“O! it’s hard, Dick, it’s hard,” he said, “to be born to ‘Grafto’ and an unromantic figger!”
For the first time in my knowledge of him, I noticed that the perennial smile had withered from his face.
CHAPTER XIV.
TWO INTERVIEWS AND A DISCOVERY
It was with a feeling of intense suppressed excitement that I came down into the courts surrounding the inner tabernacle of that mystery which my heart was set and my nerves were strung upon resolving. I had had no difficulty in finding the place. Luck, the old spoiler, was in the way to smooth every present obstacle from my path. The ridiculous ease with which I had hit my goal, left me no lack of self-confidence in the question of successfully exploiting it. But there, it will be seen, I reckoned without my host; and in the meanwhile there were some surprises in store for me.

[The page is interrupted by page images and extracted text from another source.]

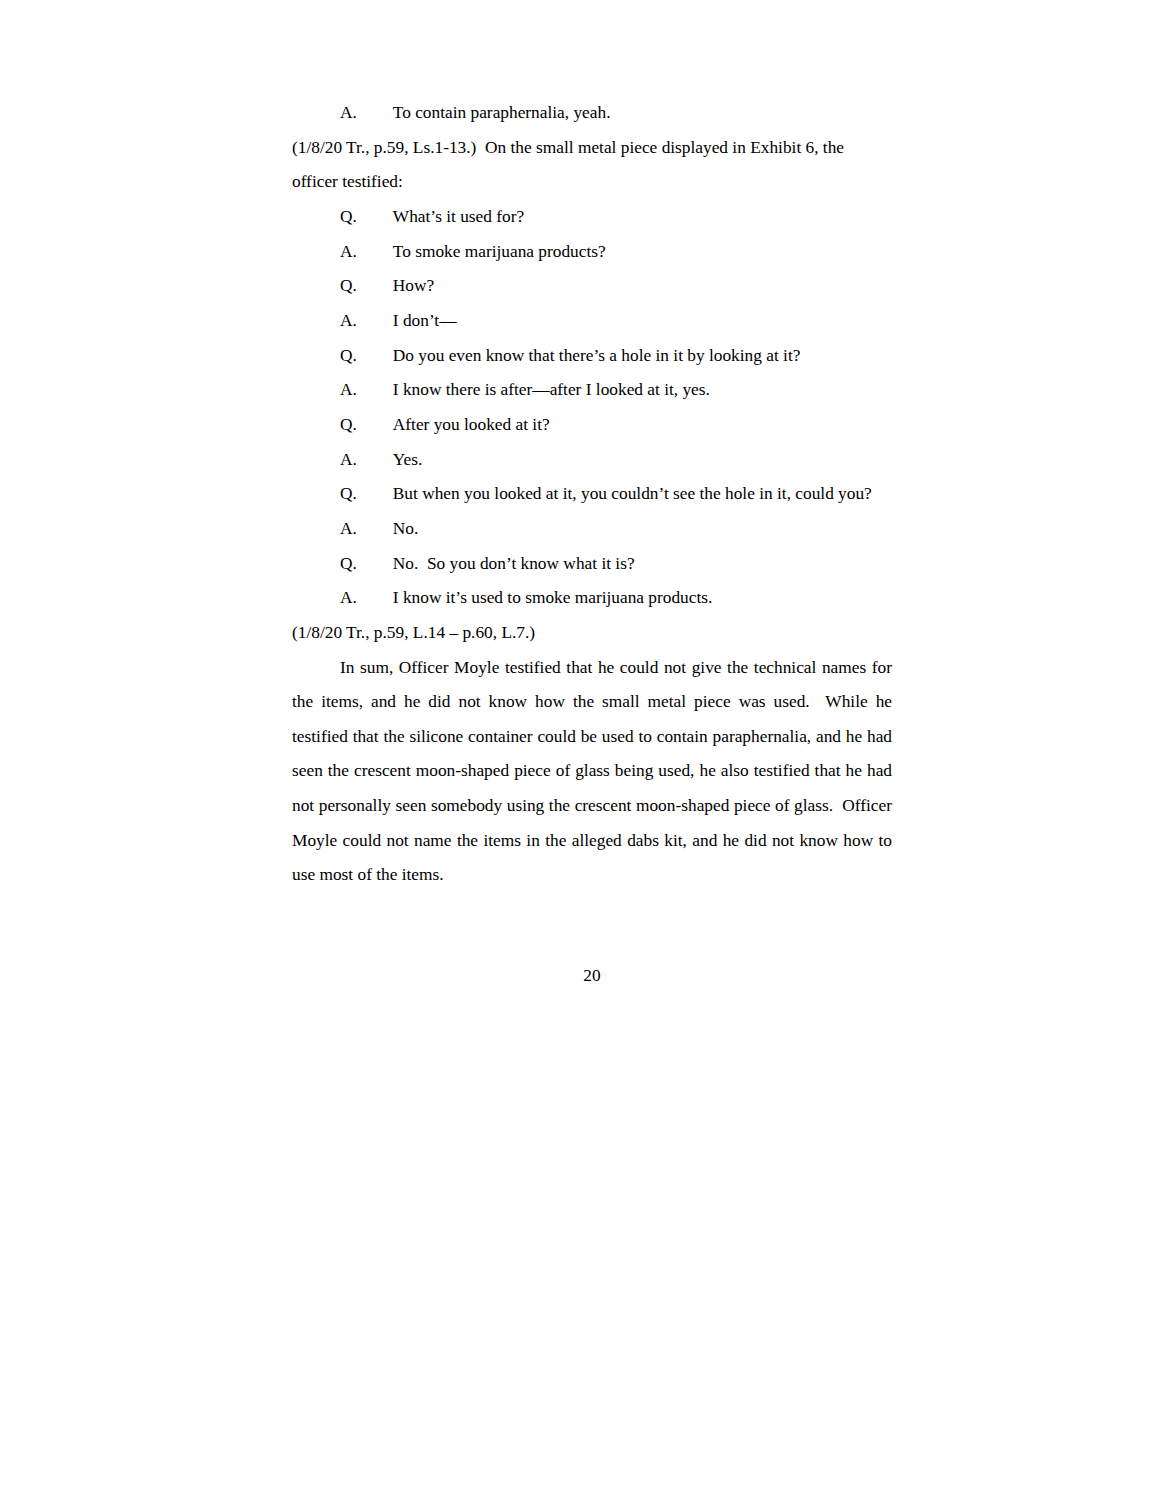A. To contain paraphernalia, yeah.
(1/8/20 Tr., p.59, Ls.1-13.) On the small metal piece displayed in Exhibit 6, the officer testified:
Q. What’s it used for?
A. To smoke marijuana products?
Q. How?
A. I don’t—
Q. Do you even know that there’s a hole in it by looking at it?
A. I know there is after—after I looked at it, yes.
Q. After you looked at it?
A. Yes.
Q. But when you looked at it, you couldn’t see the hole in it, could you?
A. No.
Q. No. So you don’t know what it is?
A. I know it’s used to smoke marijuana products.
(1/8/20 Tr., p.59, L.14 – p.60, L.7.)
In sum, Officer Moyle testified that he could not give the technical names for the items, and he did not know how the small metal piece was used. While he testified that the silicone container could be used to contain paraphernalia, and he had seen the crescent moon-shaped piece of glass being used, he also testified that he had not personally seen somebody using the crescent moon-shaped piece of glass. Officer Moyle could not name the items in the alleged dabs kit, and he did not know how to use most of the items.
20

It was a most bitter morning. A north-east wind slashed at Old Paradise Street like the sword of the archangel. The flood moving beyond its outlet—the river of the land of gold—was as unlike Pison as one might conceive. Thick and resistless, it went by with a gloating sound, a sewer rather than a stream. The old palace on its embankment looked numb with cold. There was more life in the fried-fish shop round the corner than in all its historic stones.
I had inquired at this shop for Mother Carey’s number in the street. A slipshod girl, who was sweeping up the floor, gave it me, but with a reservation.
“Do you mean the old miser lady, ai?”
She was a dirty girl, but insolent with life—a reassurance in that deadly climate of Paradise.
“I don’t know,” I said. “Very likely. I only know that her name’s Carey, and that she lives in this street.”
She came to the door, broom in hand, and pointed me out the house. It was not far beyond—a dirty-faced little tenement, between a frowzy barber’s and a frowzy cobbler’s, but having a door and parlour windows of its own instead of a shop front.